Fitch Affirms Famsa's IDRs at 'B+'; Outlook Stable

MONTERREY, Mexico--()--Fitch Ratings has affirmed the following ratings of Grupo Famsa, S.A.B. de C.V. (Famsa or the Issuer):

--Foreign Currency Issuer Default Rating (IDR) at 'B+';

--Local Currency IDR at 'B+';

--Long-term National Scale Rating at 'BBB(mex)';

--Short-term National Scale Rating at 'F3(mex)';

--USD200 million senior unsecured notes due in 2015 at 'B+/RR4';

--MXN1 billion Certificados Bursatiles issuance due 2014, 'BBB(mex)'.

--MXN1 billion Short-term Certificados Bursatiles programs at 'F3(mex)'.

The Rating Outlook is Stable.

Famsa's ratings reflect its market position in the Mexican retail sector, geographic and product diversification, broadly stable operating cash flow generation by the retail operation, and the strong linkage with its banking subsidiary, Banco Ahorro Famsa (BAF, or the Bank), rated 'BBB(mex)' by Fitch. On the other hand, the ratings are constrained by lower Same Store Sales (SSS) when compared to peers, both in Mexico, and particularly, in the U.S. The 'RR4' rating reflects an expected recovery of between 30% and 50% in case of default.

——

Work instruction A = According to the Famsa ratings release, what expected recovery in case of default does the 'RR4' rating reflect?
Work instruction B = Write out the portion of the Famsa ratings release from "--USD200 million senior" up to and including "case of default.".
Work instruction C = Extend the Famsa ratings release, continuing from the point at which it stops.
The material after this point comes from a different source.

Data supplied =
——

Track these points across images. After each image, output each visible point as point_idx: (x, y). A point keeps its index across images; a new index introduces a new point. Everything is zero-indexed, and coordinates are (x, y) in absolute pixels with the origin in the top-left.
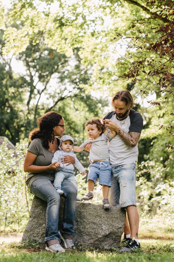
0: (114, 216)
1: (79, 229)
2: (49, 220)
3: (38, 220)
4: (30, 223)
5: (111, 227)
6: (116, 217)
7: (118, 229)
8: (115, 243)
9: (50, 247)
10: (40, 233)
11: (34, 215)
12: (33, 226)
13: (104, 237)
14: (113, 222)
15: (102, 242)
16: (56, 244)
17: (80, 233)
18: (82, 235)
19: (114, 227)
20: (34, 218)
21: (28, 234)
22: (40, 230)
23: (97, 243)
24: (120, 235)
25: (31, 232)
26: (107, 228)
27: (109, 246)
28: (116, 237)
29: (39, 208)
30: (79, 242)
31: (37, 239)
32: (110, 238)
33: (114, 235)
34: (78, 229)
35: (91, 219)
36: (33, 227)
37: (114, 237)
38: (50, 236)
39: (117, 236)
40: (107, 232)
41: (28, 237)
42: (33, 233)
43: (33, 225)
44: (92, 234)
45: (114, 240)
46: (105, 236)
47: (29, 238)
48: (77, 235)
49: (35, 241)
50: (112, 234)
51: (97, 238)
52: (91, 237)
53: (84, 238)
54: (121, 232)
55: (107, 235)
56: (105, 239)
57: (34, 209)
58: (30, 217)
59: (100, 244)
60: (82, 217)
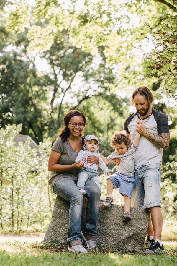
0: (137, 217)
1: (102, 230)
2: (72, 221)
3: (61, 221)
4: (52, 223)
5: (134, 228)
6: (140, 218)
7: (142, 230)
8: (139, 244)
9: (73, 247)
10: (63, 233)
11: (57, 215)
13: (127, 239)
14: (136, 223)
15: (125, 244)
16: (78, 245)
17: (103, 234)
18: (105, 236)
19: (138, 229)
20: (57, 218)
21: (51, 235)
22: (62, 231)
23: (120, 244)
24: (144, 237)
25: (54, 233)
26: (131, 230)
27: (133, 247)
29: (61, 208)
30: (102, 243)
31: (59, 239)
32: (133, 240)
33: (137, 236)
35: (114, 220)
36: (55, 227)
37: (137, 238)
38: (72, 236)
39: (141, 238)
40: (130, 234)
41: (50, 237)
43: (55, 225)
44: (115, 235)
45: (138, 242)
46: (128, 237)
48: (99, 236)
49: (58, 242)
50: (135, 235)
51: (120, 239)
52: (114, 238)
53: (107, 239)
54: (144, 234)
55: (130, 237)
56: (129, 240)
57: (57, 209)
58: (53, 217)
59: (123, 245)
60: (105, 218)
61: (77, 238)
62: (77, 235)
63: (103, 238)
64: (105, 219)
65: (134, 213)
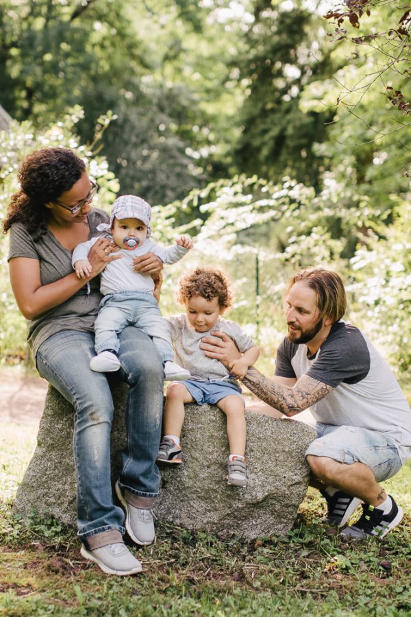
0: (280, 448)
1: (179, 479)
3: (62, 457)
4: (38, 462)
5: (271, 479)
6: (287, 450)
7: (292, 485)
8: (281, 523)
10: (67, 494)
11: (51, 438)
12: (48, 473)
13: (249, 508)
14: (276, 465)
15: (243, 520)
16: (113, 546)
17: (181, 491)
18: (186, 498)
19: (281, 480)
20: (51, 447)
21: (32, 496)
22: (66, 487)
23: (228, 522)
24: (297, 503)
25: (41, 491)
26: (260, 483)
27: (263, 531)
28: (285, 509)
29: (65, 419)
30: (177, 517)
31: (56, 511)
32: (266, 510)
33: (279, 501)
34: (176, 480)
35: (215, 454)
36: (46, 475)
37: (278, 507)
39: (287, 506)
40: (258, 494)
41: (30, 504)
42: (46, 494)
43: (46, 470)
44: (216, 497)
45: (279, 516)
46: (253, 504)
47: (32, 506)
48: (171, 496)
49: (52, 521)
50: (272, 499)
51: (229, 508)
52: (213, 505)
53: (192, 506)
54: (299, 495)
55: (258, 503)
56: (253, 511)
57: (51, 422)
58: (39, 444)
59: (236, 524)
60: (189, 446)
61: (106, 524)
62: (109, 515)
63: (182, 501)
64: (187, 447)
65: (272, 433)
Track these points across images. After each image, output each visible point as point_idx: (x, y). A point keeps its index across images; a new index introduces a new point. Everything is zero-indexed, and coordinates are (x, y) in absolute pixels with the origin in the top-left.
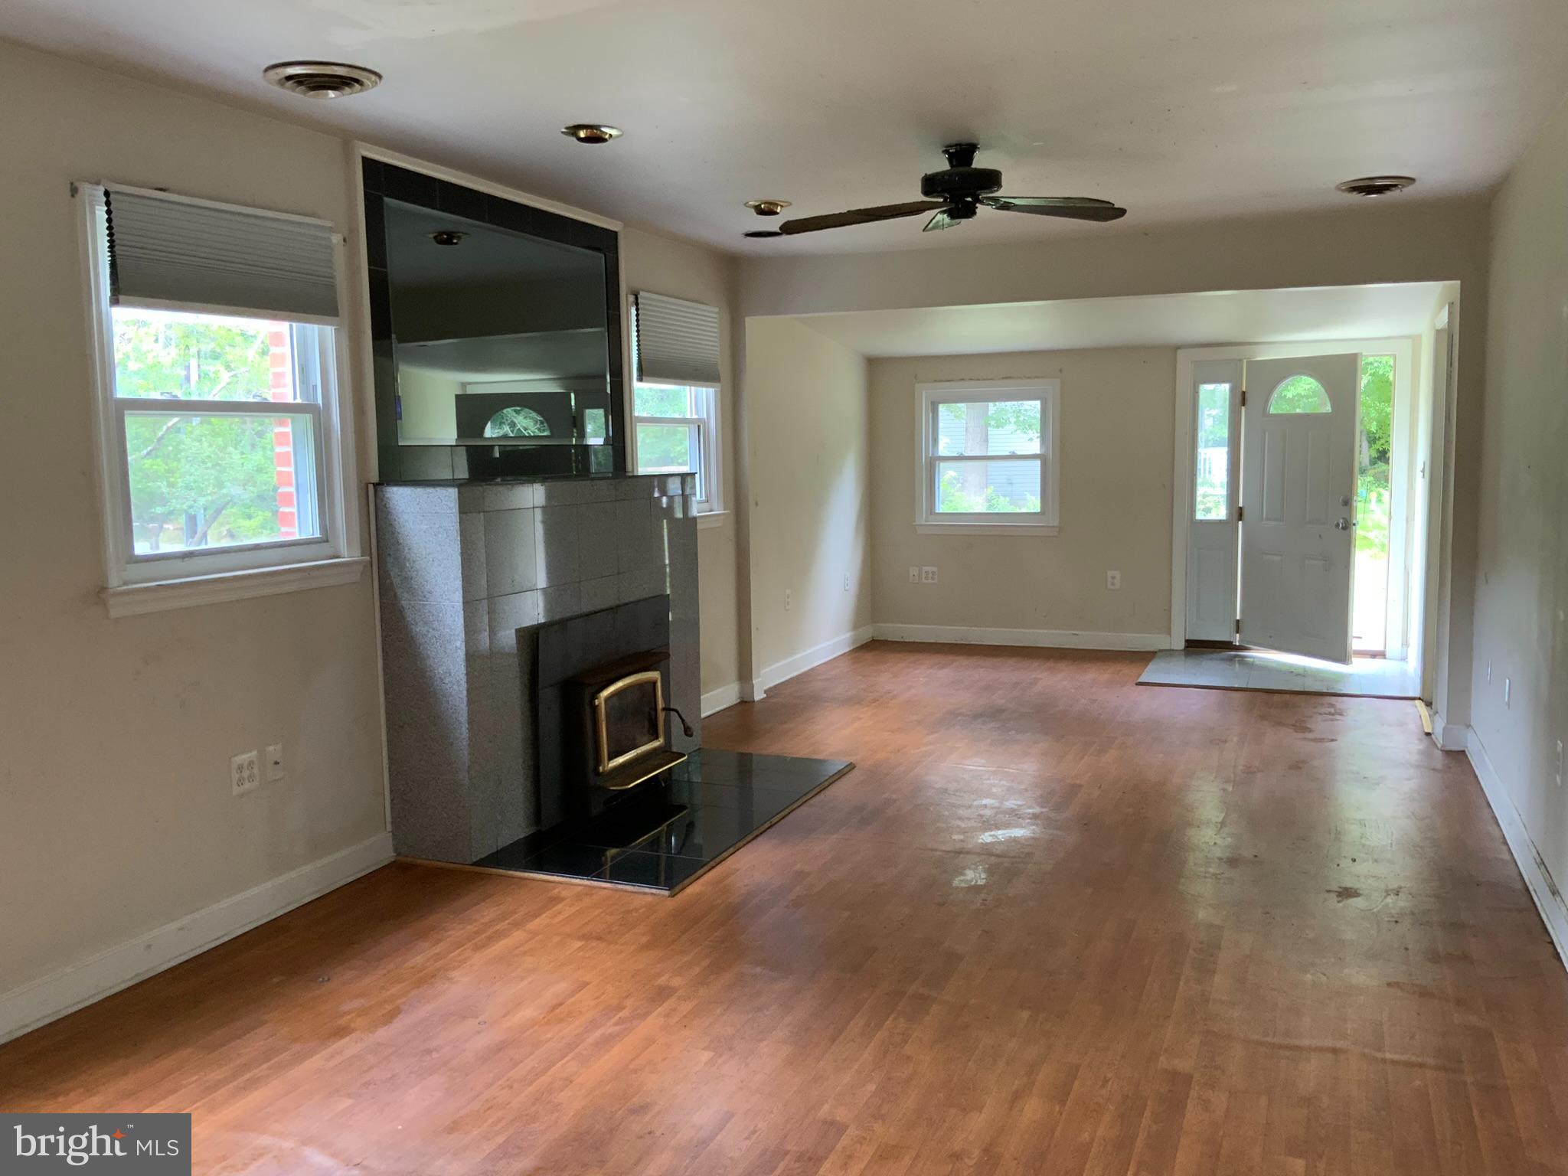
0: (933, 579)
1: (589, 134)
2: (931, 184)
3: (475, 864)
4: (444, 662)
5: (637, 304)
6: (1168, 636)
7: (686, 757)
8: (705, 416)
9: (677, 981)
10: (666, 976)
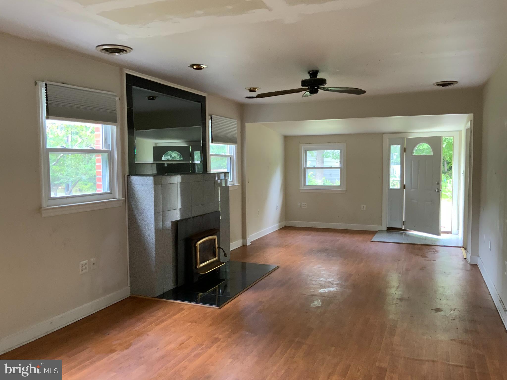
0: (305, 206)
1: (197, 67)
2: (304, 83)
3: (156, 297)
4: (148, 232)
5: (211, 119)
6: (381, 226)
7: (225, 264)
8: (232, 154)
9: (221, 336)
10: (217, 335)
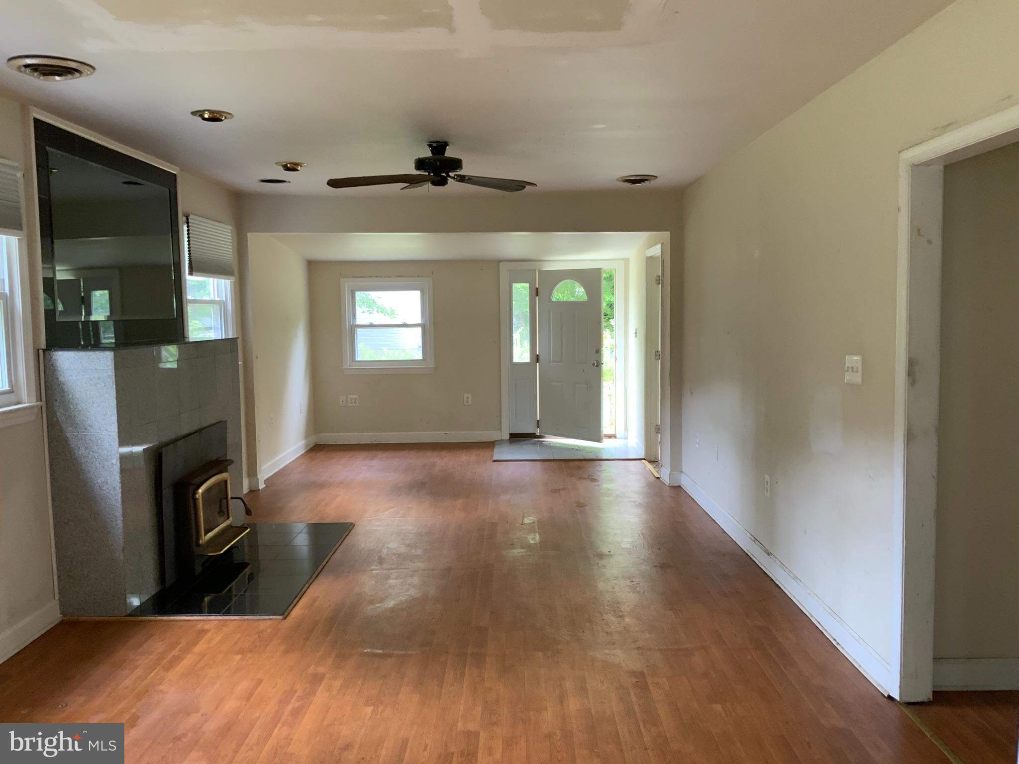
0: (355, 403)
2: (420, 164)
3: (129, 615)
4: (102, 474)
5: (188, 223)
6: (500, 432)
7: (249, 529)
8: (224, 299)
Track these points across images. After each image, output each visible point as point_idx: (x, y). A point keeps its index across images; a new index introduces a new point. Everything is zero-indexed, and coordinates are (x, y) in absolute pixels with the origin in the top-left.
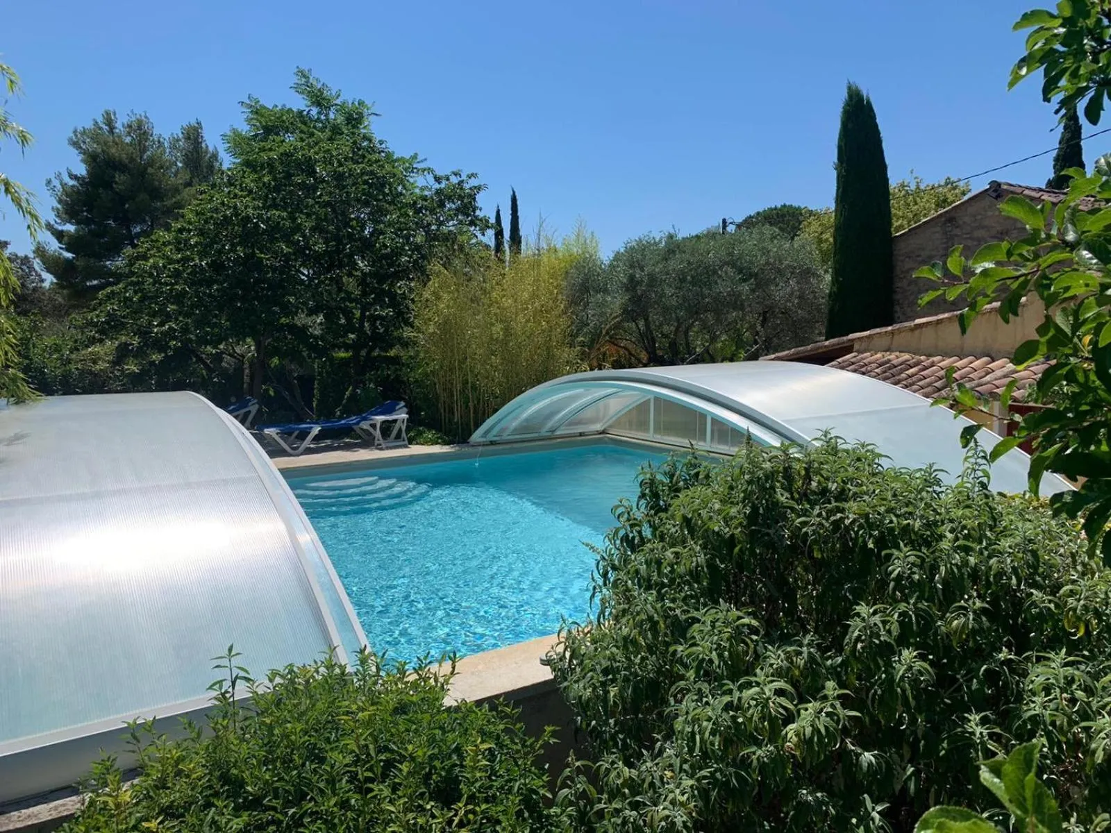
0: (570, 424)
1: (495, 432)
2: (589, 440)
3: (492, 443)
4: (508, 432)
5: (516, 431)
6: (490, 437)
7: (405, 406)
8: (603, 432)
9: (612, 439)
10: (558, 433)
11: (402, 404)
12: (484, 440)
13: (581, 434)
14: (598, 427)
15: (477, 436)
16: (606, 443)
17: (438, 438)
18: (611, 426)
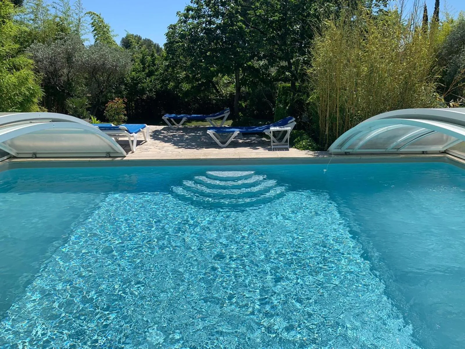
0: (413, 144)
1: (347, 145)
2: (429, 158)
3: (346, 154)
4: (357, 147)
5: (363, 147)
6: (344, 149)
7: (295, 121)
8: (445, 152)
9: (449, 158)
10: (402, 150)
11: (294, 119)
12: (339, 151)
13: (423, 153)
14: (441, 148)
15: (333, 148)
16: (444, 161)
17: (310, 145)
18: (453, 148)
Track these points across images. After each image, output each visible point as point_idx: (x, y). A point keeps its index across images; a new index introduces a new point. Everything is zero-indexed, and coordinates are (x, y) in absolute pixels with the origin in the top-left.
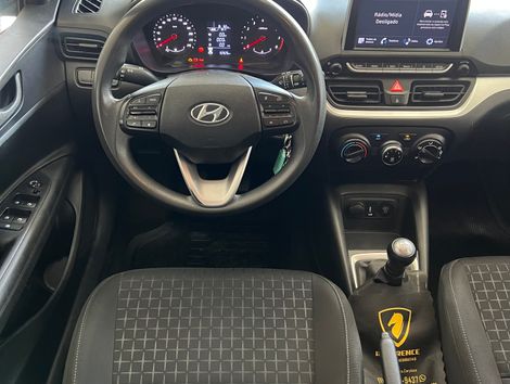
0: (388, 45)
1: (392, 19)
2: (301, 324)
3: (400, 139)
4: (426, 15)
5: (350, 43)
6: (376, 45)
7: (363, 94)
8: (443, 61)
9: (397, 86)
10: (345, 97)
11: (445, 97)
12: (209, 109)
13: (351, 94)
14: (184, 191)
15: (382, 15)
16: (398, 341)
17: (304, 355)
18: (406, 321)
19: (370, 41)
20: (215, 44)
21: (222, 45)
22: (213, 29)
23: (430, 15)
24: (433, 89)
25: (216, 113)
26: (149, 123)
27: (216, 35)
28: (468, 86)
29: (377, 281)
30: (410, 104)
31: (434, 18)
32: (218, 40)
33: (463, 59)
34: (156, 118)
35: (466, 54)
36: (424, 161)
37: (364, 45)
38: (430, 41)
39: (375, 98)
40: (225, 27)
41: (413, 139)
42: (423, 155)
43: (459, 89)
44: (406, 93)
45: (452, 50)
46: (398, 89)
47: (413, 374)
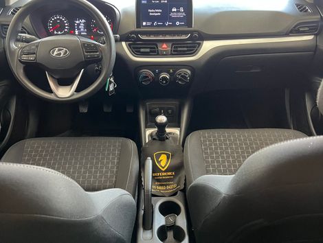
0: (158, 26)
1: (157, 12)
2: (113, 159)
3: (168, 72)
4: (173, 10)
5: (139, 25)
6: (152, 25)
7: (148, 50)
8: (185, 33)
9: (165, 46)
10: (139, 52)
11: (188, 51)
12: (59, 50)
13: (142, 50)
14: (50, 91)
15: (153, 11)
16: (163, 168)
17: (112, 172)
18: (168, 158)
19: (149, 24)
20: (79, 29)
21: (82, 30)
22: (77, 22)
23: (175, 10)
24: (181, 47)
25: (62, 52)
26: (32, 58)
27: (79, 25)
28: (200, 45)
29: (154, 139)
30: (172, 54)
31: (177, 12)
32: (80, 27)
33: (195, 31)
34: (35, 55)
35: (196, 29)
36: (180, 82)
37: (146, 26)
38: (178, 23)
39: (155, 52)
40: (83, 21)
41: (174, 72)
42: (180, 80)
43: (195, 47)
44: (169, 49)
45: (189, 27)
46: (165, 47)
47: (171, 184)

——

Exercise result A = An expected recovery of between 30% and 50% in case of default.

Exercise result B =
--USD200 million senior unsecured notes due in 2015 at 'B+/RR4';

--MXN1 billion Certificados Bursatiles issuance due 2014, 'BBB(mex)'.

--MXN1 billion Short-term Certificados Bursatiles programs at 'F3(mex)'.

The Rating Outlook is Stable.

Famsa's ratings reflect its market position in the Mexican retail sector, geographic and product diversification, broadly stable operating cash flow generation by the retail operation, and the strong linkage with its banking subsidiary, Banco Ahorro Famsa (BAF, or the Bank), rated 'BBB(mex)' by Fitch. On the other hand, the ratings are constrained by lower Same Store Sales (SSS) when compared to peers, both in Mexico, and particularly, in the U.S. The 'RR4' rating reflects an expected recovery of between 30% and 50% in case of default.

Exercise result C =
Regarding revenues, those of BAF have increased strongly over the last few years. Nonetheless, SSS for Mexico (which include financial revenues) have underperformed the industry (as compared to the company's ANTAD peers). Similarly, the U.S. operations have shown a decline in SSS terms since 2008, and double digit decreases in the last two years, resulting in a negative EBITDA of MXN202 million for 2011, mainly driven by operations on the West Coast.

Due to the aforementioned weak results by FAMSA USA, the company has recently announced its openness to consider strategic alternatives with regards to FAMSA's U.S. operations. If any alternative that might be undertaken is able to stem the outflow of cash to FAMSA USA, as well as perhaps diminish the debt burden, it could be considered a leverage-positive development. Continued negative results in the U.S. or failure to undertake any strategic alternative that alleviates this situation, should pressure the ratings.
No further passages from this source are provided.